● **Directions**
Render the records below as a Markdown table with the columns Row and Text, giving each nonblank line its own numbered row. Omit blank lines and leave the pictures out.

** start of Extracted data **

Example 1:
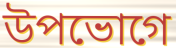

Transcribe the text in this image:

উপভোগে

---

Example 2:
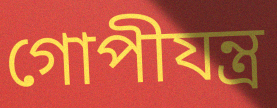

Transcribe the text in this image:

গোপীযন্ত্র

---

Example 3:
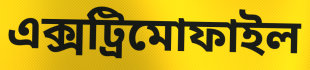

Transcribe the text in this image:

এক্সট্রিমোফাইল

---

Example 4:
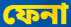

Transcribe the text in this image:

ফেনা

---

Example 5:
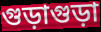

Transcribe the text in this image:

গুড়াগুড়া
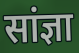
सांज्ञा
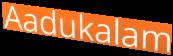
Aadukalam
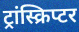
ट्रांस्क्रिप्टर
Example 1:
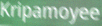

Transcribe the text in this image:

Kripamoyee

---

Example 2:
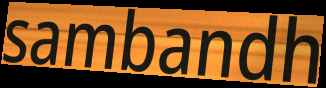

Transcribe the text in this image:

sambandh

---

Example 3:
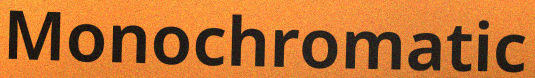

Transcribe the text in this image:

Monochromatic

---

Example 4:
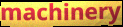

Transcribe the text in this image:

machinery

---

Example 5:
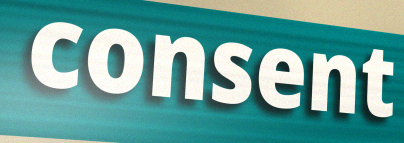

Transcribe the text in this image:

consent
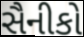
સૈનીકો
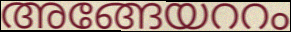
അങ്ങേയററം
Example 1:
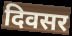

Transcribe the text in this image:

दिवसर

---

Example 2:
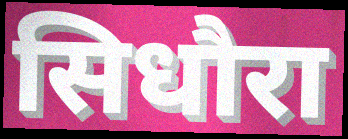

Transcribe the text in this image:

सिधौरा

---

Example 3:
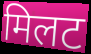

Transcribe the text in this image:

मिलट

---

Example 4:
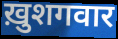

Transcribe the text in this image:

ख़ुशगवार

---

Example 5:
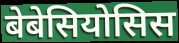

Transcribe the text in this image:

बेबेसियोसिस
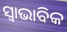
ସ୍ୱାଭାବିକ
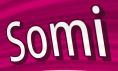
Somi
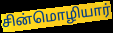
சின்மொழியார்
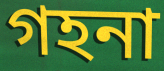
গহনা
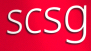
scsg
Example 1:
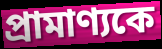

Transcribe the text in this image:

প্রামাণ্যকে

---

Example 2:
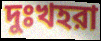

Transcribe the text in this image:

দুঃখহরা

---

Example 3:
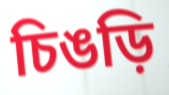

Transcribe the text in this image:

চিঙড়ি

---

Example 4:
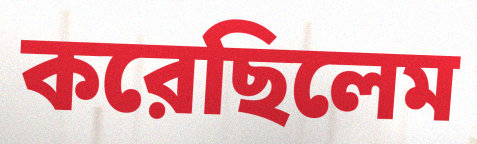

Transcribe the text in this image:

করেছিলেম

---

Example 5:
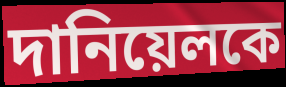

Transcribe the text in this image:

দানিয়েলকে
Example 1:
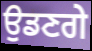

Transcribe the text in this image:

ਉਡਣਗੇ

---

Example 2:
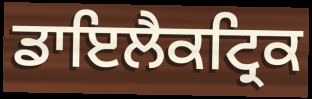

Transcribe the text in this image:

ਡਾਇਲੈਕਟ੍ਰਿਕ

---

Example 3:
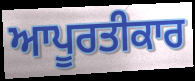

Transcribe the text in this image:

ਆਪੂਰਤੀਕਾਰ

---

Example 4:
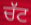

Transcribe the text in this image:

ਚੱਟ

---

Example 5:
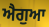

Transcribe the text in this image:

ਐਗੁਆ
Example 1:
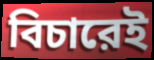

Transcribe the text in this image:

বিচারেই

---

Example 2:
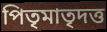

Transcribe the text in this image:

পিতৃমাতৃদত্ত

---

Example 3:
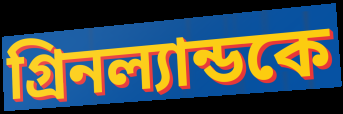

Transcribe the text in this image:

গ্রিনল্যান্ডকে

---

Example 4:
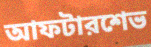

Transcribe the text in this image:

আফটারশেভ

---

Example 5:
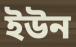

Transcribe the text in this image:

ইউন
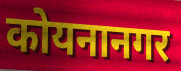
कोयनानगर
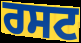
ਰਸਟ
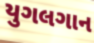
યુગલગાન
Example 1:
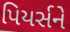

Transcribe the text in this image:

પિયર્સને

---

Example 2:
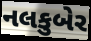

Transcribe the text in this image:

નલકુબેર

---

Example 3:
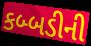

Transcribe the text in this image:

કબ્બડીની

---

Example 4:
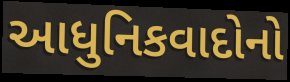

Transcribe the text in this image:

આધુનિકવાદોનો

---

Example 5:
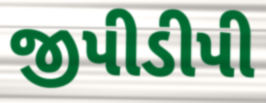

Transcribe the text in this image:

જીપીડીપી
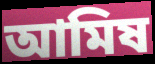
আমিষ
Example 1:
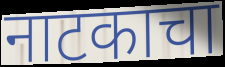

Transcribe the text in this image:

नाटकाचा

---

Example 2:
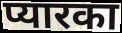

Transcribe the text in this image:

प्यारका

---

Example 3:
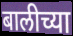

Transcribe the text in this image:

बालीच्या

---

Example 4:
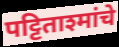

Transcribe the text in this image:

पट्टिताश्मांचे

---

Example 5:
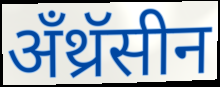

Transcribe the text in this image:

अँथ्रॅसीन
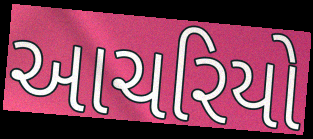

** end of Extracted data **

● **Result for this task**
| Row | Text |
|---|---|
| 1 | Example 1: |
| 2 | Transcribe the text in this image: |
| 3 | উপভোগে |
| 4 | --- |
| 5 | Example 2: |
| 6 | Transcribe the text in this image: |
| 7 | গোপীযন্ত্র |
| 8 | --- |
| 9 | Example 3: |
| 10 | Transcribe the text in this image: |
| 11 | এক্সট্রিমোফাইল |
| 12 | --- |
| 13 | Example 4: |
| 14 | Transcribe the text in this image: |
| 15 | ফেনা |
| 16 | --- |
| 17 | Example 5: |
| 18 | Transcribe the text in this image: |
| 19 | গুড়াগুড়া |
| 20 | सांज्ञा |
| 21 | Aadukalam |
| 22 | ट्रांस्क्रिप्टर |
| 23 | Example 1: |
| 24 | Transcribe the text in this image: |
| 25 | Kripamoyee |
| 26 | --- |
| 27 | Example 2: |
| 28 | Transcribe the text in this image: |
| 29 | sambandh |
| 30 | --- |
| 31 | Example 3: |
| 32 | Transcribe the text in this image: |
| 33 | Monochromatic |
| 34 | --- |
| 35 | Example 4: |
| 36 | Transcribe the text in this image: |
| 37 | machinery |
| 38 | --- |
| 39 | Example 5: |
| 40 | Transcribe the text in this image: |
| 41 | consent |
| 42 | સૈનીકો |
| 43 | അങ്ങേയററം |
| 44 | Example 1: |
| 45 | Transcribe the text in this image: |
| 46 | दिवसर |
| 47 | --- |
| 48 | Example 2: |
| 49 | Transcribe the text in this image: |
| 50 | सिधौरा |
| 51 | --- |
| 52 | Example 3: |
| 53 | Transcribe the text in this image: |
| 54 | मिलट |
| 55 | --- |
| 56 | Example 4: |
| 57 | Transcribe the text in this image: |
| 58 | ख़ुशगवार |
| 59 | --- |
| 60 | Example 5: |
| 61 | Transcribe the text in this image: |
| 62 | बेबेसियोसिस |
| 63 | ସ୍ୱାଭାବିକ |
| 64 | Somi |
| 65 | சின்மொழியார் |
| 66 | গহনা |
| 67 | scsg |
| 68 | Example 1: |
| 69 | Transcribe the text in this image: |
| 70 | প্রামাণ্যকে |
| 71 | --- |
| 72 | Example 2: |
| 73 | Transcribe the text in this image: |
| 74 | দুঃখহরা |
| 75 | --- |
| 76 | Example 3: |
| 77 | Transcribe the text in this image: |
| 78 | চিঙড়ি |
| 79 | --- |
| 80 | Example 4: |
| 81 | Transcribe the text in this image: |
| 82 | করেছিলেম |
| 83 | --- |
| 84 | Example 5: |
| 85 | Transcribe the text in this image: |
| 86 | দানিয়েলকে |
| 87 | Example 1: |
| 88 | Transcribe the text in this image: |
| 89 | ਉਡਣਗੇ |
| 90 | --- |
| 91 | Example 2: |
| 92 | Transcribe the text in this image: |
| 93 | ਡਾਇਲੈਕਟ੍ਰਿਕ |
| 94 | --- |
| 95 | Example 3: |
| 96 | Transcribe the text in this image: |
| 97 | ਆਪੂਰਤੀਕਾਰ |
| 98 | --- |
| 99 | Example 4: |
| 100 | Transcribe the text in this image: |
| 101 | ਚੱਟ |
| 102 | --- |
| 103 | Example 5: |
| 104 | Transcribe the text in this image: |
| 105 | ਐਗੁਆ |
| 106 | Example 1: |
| 107 | Transcribe the text in this image: |
| 108 | বিচারেই |
| 109 | --- |
| 110 | Example 2: |
| 111 | Transcribe the text in this image: |
| 112 | পিতৃমাতৃদত্ত |
| 113 | --- |
| 114 | Example 3: |
| 115 | Transcribe the text in this image: |
| 116 | গ্রিনল্যান্ডকে |
| 117 | --- |
| 118 | Example 4: |
| 119 | Transcribe the text in this image: |
| 120 | আফটারশেভ |
| 121 | --- |
| 122 | Example 5: |
| 123 | Transcribe the text in this image: |
| 124 | ইউন |
| 125 | कोयनानगर |
| 126 | ਰਸਟ |
| 127 | યુગલગાન |
| 128 | Example 1: |
| 129 | Transcribe the text in this image: |
| 130 | પિયર્સને |
| 131 | --- |
| 132 | Example 2: |
| 133 | Transcribe the text in this image: |
| 134 | નલકુબેર |
| 135 | --- |
| 136 | Example 3: |
| 137 | Transcribe the text in this image: |
| 138 | કબ્બડીની |
| 139 | --- |
| 140 | Example 4: |
| 141 | Transcribe the text in this image: |
| 142 | આધુનિકવાદોનો |
| 143 | --- |
| 144 | Example 5: |
| 145 | Transcribe the text in this image: |
| 146 | જીપીડીપી |
| 147 | আমিষ |
| 148 | Example 1: |
| 149 | Transcribe the text in this image: |
| 150 | नाटकाचा |
| 151 | --- |
| 152 | Example 2: |
| 153 | Transcribe the text in this image: |
| 154 | प्यारका |
| 155 | --- |
| 156 | Example 3: |
| 157 | Transcribe the text in this image: |
| 158 | बालीच्या |
| 159 | --- |
| 160 | Example 4: |
| 161 | Transcribe the text in this image: |
| 162 | पट्टिताश्मांचे |
| 163 | --- |
| 164 | Example 5: |
| 165 | Transcribe the text in this image: |
| 166 | अँथ्रॅसीन |